Two-factor authentication (2FA) is an essential safety measure that stops unauthorized access to an account. It was invented to provide an additional layer of security to the usual log-in procedure of providing one’s username and password, which is now considered by many as obsolete and unsecured.

A common example of 2FA in action is when you attempt to log in to a familiar site from a different machine or location. When you try logging in, the 2FA protocol kicks in and sends you an SMS with a verification code that you need to enter to complete the log-in procedure.

Yet despite its numerous applications and popularity, 2FA isn’t a silver bullet in thwarting all types of cybercrime. This is especially true with regard to cases such as phishing.

Can 2FA Prevent Phishing Attacks?

In most cases, it does but it is in no way guaranteed. Although once highly regarded as an effective way of preventing unauthorized access, the latest developments in the threat landscape are swaying opinions on 2FA otherwise. It can still be used as an extra, low-cost security layer, but relying on it alone won’t prevent all types of phishing attacks from being successful.

Several methods exist that can allow attackers to bypass 2FA. For example, a person who is redirected to a phishing page inputs his credentials while a threat actor captures these in real-time. A 2FA code is sent to the user, which he then enters into the phishing page, consequently revealing this to the attacker who uses this same code to log in to the legitimate website.

Even worse, this data-stealing process now comes with a recently released phishing tool created by Piotr Duszynski, a Polish researcher. Duszynski named this tool “Modlishka.“It works as a reverse proxy customized to handle traffic that flows through log-in pages. What it does is that it sits between the would-be victim and the phishing website. Whenever a user accesses the phishing page that hosts Modishka, it serves content coming from the legitimate site while sniffing all of the traffic that passes through it, including users’ sensitive details.

In a nutshell, the tool automatically replicates the manual 2FA bypassing procedure mentioned above. The attack would require hackers to have a domain, a valid Transport Layer Security (TLS) certificate, and a copy of Modishka. They do not need a phishing template because they can easily copy the contents of the website they intend to phish.

What Other Controls Can Stop Such Phishing Attacks?

There are several methods one can take in order to protect against various types of phishing schemes. A common solution is to employ an advanced spam filter that can prevent phishing emails from arriving in one’s inbox. Many such reliable software are available, most of which can block as much as 99% of spam and phishing emails.

However, there are still cases where malicious emails can bypass spam filters, and it only takes one to compromise the victim’s accounts. That is why security awareness training and education is important, especially for enterprises with huge workforces. All of the employees of an organization must be taught to identify and verify suspicious emails so they can avoid becoming a phishing victim.
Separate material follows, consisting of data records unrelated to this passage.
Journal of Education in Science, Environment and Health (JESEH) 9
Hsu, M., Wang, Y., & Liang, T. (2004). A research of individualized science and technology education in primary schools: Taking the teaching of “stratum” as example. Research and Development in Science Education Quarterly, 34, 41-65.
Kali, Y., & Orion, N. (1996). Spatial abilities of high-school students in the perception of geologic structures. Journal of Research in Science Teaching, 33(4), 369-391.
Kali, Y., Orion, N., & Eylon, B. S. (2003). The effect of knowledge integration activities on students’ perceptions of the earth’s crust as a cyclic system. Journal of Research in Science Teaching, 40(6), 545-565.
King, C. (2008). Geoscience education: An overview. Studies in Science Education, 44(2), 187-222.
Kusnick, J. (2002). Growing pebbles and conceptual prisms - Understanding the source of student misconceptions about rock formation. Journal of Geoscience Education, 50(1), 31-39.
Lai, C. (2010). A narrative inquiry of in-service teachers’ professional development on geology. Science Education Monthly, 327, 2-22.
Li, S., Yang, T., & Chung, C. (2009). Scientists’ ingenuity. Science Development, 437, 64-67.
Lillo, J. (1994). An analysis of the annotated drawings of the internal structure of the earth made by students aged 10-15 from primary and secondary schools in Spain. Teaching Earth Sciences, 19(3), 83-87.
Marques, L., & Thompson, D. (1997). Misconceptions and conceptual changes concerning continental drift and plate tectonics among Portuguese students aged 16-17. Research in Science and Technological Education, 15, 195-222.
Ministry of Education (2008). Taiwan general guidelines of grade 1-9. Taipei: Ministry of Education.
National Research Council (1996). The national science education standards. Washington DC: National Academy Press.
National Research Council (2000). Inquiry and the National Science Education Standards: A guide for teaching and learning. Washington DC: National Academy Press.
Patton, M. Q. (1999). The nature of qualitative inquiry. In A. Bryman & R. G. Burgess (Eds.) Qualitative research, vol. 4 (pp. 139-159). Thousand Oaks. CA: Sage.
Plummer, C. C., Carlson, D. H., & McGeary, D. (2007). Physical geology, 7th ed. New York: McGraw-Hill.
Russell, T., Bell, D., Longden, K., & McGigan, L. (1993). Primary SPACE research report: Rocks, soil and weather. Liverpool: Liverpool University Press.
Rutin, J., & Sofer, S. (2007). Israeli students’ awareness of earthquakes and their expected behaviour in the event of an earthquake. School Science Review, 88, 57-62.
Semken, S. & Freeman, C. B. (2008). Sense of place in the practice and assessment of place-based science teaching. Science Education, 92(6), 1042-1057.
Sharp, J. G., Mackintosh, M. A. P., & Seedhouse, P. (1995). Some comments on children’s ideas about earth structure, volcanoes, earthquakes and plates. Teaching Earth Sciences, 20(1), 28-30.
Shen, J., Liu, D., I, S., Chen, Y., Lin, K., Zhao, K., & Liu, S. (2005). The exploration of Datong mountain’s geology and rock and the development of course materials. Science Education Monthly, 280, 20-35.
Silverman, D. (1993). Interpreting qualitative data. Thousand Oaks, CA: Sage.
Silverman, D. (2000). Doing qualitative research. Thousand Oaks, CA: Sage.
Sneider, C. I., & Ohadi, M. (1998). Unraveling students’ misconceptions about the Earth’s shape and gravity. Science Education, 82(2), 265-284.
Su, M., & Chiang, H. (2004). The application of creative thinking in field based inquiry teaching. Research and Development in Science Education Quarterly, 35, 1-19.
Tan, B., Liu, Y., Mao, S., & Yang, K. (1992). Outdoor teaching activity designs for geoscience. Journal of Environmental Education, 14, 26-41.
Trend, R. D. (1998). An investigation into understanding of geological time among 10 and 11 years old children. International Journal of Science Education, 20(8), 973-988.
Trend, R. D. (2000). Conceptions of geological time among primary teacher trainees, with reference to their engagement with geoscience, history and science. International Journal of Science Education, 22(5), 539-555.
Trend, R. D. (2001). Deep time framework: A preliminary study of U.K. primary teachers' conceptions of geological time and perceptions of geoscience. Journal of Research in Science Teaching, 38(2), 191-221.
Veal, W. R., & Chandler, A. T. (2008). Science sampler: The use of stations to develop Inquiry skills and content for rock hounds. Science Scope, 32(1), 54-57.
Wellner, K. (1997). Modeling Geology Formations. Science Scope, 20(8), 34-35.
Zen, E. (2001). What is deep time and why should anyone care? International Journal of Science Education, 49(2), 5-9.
Web filters can also be used to automatically block access to known phishing websites in real-time. These can be quite handy since anyone can still make mistakes and be fooled by highly realistic phishing emails.

* * *

As you can see, 2FA is still a great cybersecurity measure to help protect against unauthorized access. It, however, isn’t a magic solution to stop all kinds of cyber attacks, especially those that use complex tools and tactics. That is why companies today should still apply other safety solutions and packages to avoid being a victim of threat actors.